To make matters worse, elected leaders such as City Councilmember Bernard Parks, would like the city to do even less, and shift responsibility to homeowners. "The city has no money to fix sidewalks," says City Councilman Bernard Parks. "We should go back to the 1911 Act, say they belong to the adjoining property owner. Allow them to fix their sidewalks so everybody in the area can pay equal amount and keep their sidewalks up."
ADA related lawsuits, a bill making its way through the State Assembly, and funding for pedestrian improvements earmarked in Measure R may eventually force the city to confront its pedestrian problems. The hiring by the city of two professional consultants to help develop a Safe Routes to School Strategic Plan for one year is a positive, but paltry, first step.
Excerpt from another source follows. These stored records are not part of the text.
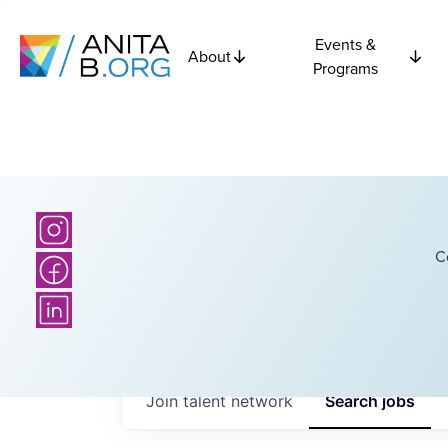
Events &
About
Programs
C
Join talent network
Search
jobs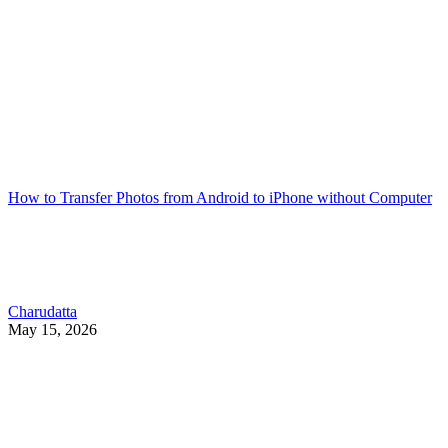
How to Transfer Photos from Android to iPhone without Computer
Charudatta
May 15, 2026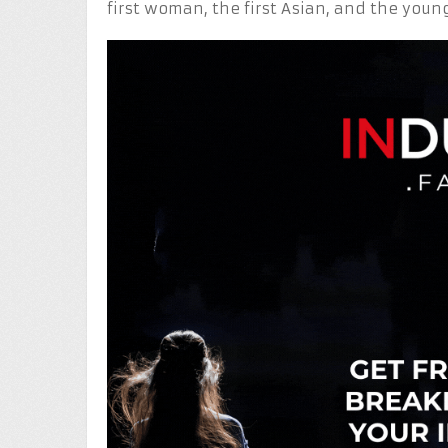
first woman, the first Asian, and the youn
The lack of political will to solve what may be the most critical piece in weaving together the compelling vision for a more livable, sustainable, and prosperous city for future generations of Angelenos is incomprehensible and appalling. By the time my sons are old enough to walk on their own to one of the stations that make up the region’s expanding transit network, can I have any confidence they’ll be able to do so in style, comfort, and safety, day and night?